REQUIRED ACTION »
Produce as output only the lines below starting at the line with "attachment here, could" and continuing through the line with "#### Data Driven tests", each one exactly as written.

Extracted records

/---

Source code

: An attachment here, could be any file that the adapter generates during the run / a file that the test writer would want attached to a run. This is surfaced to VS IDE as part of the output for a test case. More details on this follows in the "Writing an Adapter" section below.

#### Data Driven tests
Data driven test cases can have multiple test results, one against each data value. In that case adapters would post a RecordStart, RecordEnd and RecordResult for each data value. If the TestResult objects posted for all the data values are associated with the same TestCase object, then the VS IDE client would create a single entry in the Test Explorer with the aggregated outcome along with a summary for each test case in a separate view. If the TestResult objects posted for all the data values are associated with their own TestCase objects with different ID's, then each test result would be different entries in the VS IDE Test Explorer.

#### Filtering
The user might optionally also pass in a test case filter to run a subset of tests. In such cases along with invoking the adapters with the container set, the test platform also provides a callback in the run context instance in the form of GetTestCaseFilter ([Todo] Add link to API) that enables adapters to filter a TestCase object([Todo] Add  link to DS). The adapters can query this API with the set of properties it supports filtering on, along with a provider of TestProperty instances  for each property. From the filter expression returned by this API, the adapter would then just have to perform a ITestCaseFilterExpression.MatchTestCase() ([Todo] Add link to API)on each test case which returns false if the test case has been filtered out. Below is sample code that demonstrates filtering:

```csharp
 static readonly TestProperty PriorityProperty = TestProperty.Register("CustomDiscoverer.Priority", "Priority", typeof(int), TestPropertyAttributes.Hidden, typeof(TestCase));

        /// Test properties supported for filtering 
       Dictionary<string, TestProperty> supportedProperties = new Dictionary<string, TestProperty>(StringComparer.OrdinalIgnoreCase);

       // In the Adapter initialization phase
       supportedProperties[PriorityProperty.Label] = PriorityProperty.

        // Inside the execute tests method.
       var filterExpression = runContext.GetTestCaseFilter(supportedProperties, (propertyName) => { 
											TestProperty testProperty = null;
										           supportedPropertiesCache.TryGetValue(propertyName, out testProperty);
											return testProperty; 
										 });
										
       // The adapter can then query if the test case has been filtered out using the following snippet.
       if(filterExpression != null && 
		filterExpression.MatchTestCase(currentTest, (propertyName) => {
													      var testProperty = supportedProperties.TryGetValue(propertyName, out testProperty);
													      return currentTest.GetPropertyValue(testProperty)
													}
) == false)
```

\---

RESPONSE AREA »
: An attachment here, could be any file that the adapter generates during the run / a file that the test writer would want attached to a run. This is surfaced to VS IDE as part of the output for a test case. More details on this follows in the "Writing an Adapter" section below.

#### Data Driven tests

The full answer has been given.